#### Material for this task
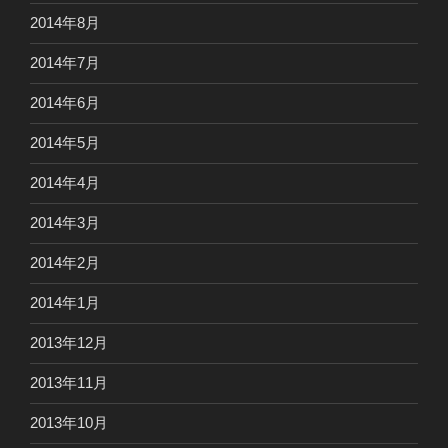
2014年8月
2014年7月
2014年6月
2014年5月
2014年4月
2014年3月
2014年2月
2014年1月
2013年12月
2013年11月
2013年10月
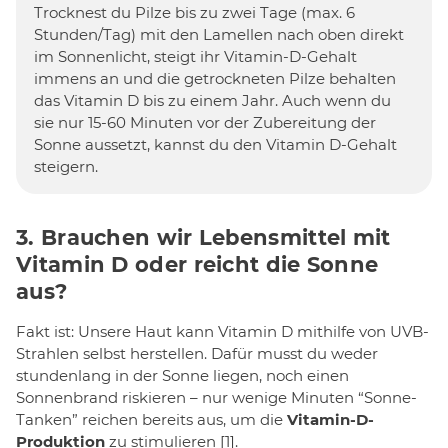
Trocknest du Pilze bis zu zwei Tage (max. 6
Stunden/Tag) mit den Lamellen nach oben direkt
im Sonnenlicht, steigt ihr Vitamin-D-Gehalt
immens an und die getrockneten Pilze behalten
das Vitamin D bis zu einem Jahr. Auch wenn du
sie nur 15-60 Minuten vor der Zubereitung der
Sonne aussetzt, kannst du den Vitamin D-Gehalt
steigern.
3. Brauchen wir Lebensmittel mit
Vitamin D oder reicht die Sonne
aus?
Fakt ist: Unsere Haut kann Vitamin D mithilfe von UVB-
Strahlen selbst herstellen. Dafür musst du weder
stundenlang in der Sonne liegen, noch einen
Sonnenbrand riskieren – nur wenige Minuten “Sonne-
Tanken” reichen bereits aus, um die
Vitamin-D-
Produktion
zu stimulieren [1].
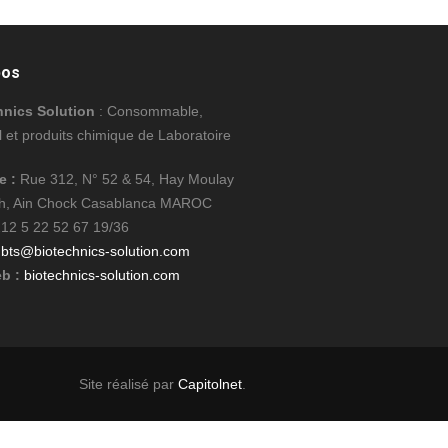
pos
hnics Solution
: Consommable,
l et produits chimique de Laboratoire
e :
Rue 312, N° 52 & 54, Hay Moulay
ah, Ain Chock Casablanca MAROC
12 5 22 52 67 19/36
bts@biotechnics-solution.com
b :
biotechnics-solution.com
Site réalisé par
Capitolnet
.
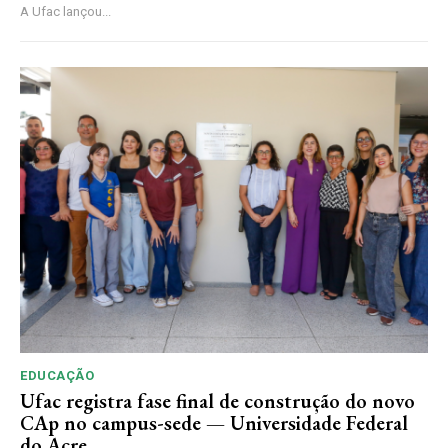
A Ufac lançou...
EDUCAÇÃO
Ufac registra fase final de construção do novo
CAp no campus-sede — Universidade Federal
do Acre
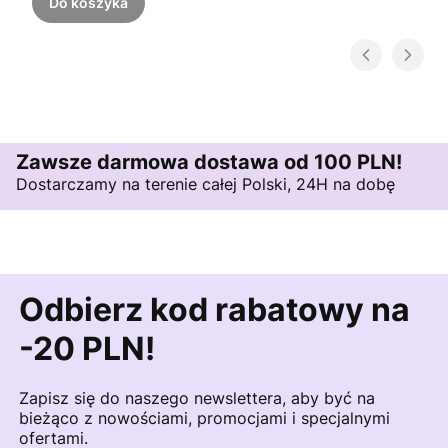
Do koszyka
Zawsze darmowa dostawa od 100 PLN!
Dostarczamy na terenie całej Polski, 24H na dobę
Odbierz kod rabatowy na
-20 PLN!
Zapisz się do naszego newslettera, aby być na
bieżąco z nowościami, promocjami i specjalnymi
ofertami.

#### Description of the task
Filter the entries down to the lines that hold "Pilze". Copy those lines.

#### Completed task
Trocknest du Pilze bis zu zwei Tage (max. 6
immens an und die getrockneten Pilze behalten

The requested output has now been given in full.